===== SOURCE EXTRACT =====
Act I. The Pioneer Era (1960s–1980s): Why Guadalajara?
The story doesn't start at the border, where most of Mexico's maquiladora history was written. It starts inland, in Jalisco, during what economists call the "Mexican Miracle." When the Border Industrialization Program launched in 1964 to absorb Bracero workers, the first wave of US electronics maquilas went to Tijuana and Ciudad Juárez. Guadalajara took a different path.
The first multinationals were drawn not by border proximity but by what Jalisco's Secretary of Innovation later called "human capital, geographic location, work climate, and talent" — the early UDG and Autonomous University of Guadalajara already had engineering programs in place. Motorola arrived in 1968, followed by Burroughs, General Instrument (1974), and IBM (1975). Through the late 1970s and 1980s, Hewlett-Packard, Kodak, Siemens, Shizuki Electronics, and AT&T poured in, building an inland cluster of semiconductor, printer, and component assembly plants.
The 1982 debt crisis and peso devaluation supercharged the model. The maquiladora count nationwide grew from 120 plants in 1970 to over 2,000 by 1993, and Guadalajara captured the higher-skill end of that wave. By the early 1990s, about 50 local Guadalajara firms were producing computers and components for domestic and global markets, a genuine homegrown supply chain, not just assembly.
Act II. The NAFTA Boom and "Silicon Valley South" (1994–2000)
NAFTA hit on January 1, 1994 and Guadalajara's IT industry boomed: between 1994 and 2000, FDI in electronics grew five-fold and export value quadrupled. The Tequila Crisis devaluation later that year actually accelerated foreign investment rather than scaring it off — the dollar-denominated maquila model was a natural hedg
Flagship OEMs expanded or arrived: HP, IBM, Intel, Lucent Technologies, and NEC scaled up
The California EMS giants followed their customers south: Flextronics, Solectron, Jabil Circuit, and SCI-Sanmina all co-located in Guadalajara
CANIETI Occidente (the regional electronics, telecom and IT chamber) launched in 1992 and ran a successful campaign branding central Jalisco as a global IT manufacturing site
Act III. The China Shock and the Great Shakeout (2001–2003)
Then came the punch in the gut. China's December 2001 WTO accession plus the dot-com bust hit Guadalajara harder than any other Mexican cluster because it was so tied to consumer electronics and PCs.
The numbers are brutal: during the 2001–2003 shakeout, the flagship MNCs shut down virtually all computer and peripheral manufacturing in Guadalajara, keeping only sales and service. Exports dropped 60%, FDI fell 123%, and 20,000 jobs were lost. Nationwide, roughly 500 maquiladoras closed and ~300,000 workers lost their jobs between 2001 and 2003. Worse, by 2004 more than 37 of the vibrant domestic Mexican IT firms of the 1990s had been wiped out, the flagships had bypassed local suppliers and brought "their" California contract manufacturers with them, so when the OEMs left, there was no homegrown supply base to absorb the blow.
=====
• [STATED PROBLEM A]:
According to the history of Guadalajara's electronics industry, in what year did Motorola arrive?
The records that follow are unrelated to the history of Guadalajara's electronics industry.
===== EXTRACTED MATERIAL =====
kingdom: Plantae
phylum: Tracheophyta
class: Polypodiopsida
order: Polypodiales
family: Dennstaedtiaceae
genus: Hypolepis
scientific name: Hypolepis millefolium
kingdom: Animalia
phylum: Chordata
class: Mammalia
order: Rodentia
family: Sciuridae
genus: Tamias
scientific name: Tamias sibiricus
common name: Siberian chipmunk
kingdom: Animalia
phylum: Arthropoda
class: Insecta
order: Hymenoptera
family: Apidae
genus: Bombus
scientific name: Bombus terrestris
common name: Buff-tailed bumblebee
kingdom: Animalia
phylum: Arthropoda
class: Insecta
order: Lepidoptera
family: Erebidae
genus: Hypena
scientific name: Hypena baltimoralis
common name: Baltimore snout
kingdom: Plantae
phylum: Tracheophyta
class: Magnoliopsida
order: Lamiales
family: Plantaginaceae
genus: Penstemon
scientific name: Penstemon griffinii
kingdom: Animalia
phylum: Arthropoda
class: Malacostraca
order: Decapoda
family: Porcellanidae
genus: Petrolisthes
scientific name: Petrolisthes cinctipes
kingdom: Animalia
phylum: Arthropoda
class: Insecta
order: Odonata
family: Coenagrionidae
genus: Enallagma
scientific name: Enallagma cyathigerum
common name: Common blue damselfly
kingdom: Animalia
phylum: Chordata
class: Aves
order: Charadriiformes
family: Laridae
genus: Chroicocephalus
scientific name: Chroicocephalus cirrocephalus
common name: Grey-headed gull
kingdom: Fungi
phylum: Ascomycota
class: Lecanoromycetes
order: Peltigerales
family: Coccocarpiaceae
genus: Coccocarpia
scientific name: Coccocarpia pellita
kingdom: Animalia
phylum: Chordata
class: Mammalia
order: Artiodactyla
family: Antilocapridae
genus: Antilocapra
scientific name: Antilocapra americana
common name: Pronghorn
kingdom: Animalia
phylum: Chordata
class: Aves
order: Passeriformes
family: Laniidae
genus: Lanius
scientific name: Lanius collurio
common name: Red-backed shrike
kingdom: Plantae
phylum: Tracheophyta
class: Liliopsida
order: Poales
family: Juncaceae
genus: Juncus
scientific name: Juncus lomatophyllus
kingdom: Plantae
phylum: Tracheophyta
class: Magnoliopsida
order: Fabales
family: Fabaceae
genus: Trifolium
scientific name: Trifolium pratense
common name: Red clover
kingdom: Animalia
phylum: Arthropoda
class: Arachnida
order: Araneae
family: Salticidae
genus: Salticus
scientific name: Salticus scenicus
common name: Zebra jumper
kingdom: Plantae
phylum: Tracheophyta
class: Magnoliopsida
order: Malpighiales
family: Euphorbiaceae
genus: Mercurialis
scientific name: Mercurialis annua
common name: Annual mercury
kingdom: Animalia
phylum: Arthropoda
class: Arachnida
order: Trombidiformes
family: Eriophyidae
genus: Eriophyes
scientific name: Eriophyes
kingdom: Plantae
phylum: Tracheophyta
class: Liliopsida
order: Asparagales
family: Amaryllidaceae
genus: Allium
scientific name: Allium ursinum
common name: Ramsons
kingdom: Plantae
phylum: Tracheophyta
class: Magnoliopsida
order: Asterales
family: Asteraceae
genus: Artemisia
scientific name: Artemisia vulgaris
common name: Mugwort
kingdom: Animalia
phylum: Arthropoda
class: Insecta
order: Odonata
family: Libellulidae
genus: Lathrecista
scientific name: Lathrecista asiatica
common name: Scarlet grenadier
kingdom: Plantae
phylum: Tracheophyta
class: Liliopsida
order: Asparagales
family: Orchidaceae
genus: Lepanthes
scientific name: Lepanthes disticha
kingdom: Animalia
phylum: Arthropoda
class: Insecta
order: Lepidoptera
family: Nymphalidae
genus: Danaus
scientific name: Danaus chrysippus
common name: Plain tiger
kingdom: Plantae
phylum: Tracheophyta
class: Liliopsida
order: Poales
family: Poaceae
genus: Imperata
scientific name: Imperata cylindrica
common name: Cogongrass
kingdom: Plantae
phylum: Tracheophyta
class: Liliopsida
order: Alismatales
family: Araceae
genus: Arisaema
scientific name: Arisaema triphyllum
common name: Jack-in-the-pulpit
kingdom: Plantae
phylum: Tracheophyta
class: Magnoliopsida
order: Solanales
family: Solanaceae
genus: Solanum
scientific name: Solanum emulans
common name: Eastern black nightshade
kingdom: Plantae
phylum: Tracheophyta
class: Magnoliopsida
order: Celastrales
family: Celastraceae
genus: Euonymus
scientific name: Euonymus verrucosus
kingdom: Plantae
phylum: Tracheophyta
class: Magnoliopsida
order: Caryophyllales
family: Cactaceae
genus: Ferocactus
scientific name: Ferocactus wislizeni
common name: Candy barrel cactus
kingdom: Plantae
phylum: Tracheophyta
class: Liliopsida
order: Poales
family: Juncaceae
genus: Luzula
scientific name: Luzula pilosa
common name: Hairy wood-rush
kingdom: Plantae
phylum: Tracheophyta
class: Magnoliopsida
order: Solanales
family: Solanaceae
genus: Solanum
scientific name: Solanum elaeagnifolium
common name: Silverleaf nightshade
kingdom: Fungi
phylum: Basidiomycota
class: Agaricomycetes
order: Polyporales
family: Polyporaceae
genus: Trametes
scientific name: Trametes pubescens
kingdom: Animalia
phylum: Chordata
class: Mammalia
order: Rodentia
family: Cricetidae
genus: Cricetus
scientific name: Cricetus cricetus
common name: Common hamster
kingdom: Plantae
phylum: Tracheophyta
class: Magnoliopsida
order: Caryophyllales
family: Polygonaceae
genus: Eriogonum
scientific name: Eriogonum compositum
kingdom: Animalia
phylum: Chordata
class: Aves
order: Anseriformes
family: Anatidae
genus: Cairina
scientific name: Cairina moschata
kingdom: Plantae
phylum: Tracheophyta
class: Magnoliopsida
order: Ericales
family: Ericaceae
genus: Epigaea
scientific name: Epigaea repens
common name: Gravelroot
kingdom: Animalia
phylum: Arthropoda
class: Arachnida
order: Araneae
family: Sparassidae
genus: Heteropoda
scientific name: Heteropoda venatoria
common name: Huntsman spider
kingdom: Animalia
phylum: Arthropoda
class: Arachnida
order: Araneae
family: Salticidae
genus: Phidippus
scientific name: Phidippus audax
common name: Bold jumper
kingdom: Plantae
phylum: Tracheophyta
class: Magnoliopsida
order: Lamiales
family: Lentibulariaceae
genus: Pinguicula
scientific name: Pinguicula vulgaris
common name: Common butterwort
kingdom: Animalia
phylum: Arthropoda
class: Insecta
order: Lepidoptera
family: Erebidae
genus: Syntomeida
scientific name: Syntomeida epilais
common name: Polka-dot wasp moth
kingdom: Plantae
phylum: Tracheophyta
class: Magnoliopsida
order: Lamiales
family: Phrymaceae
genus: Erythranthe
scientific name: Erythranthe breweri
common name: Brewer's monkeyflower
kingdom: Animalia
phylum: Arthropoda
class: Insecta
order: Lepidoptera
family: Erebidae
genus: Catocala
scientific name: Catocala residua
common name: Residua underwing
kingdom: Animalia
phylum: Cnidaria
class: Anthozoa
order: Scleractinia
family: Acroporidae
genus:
=====
• [STATED PROBLEM B]:
From the records, extract everything from the line containing "family: Laniidae" down to the line containing "scientific name: Trifolium pratense", including both of those lines, and reproduce them verbatim.

• [TASK ANSWER A]:
Motorola arrived in 1968.

• [TASK ANSWER B]:
family: Laniidae
genus: Lanius
scientific name: Lanius collurio
common name: Red-backed shrike
kingdom: Plantae
phylum: Tracheophyta
class: Liliopsida
order: Poales
family: Juncaceae
genus: Juncus
scientific name: Juncus lomatophyllus
kingdom: Plantae
phylum: Tracheophyta
class: Magnoliopsida
order: Fabales
family: Fabaceae
genus: Trifolium
scientific name: Trifolium pratense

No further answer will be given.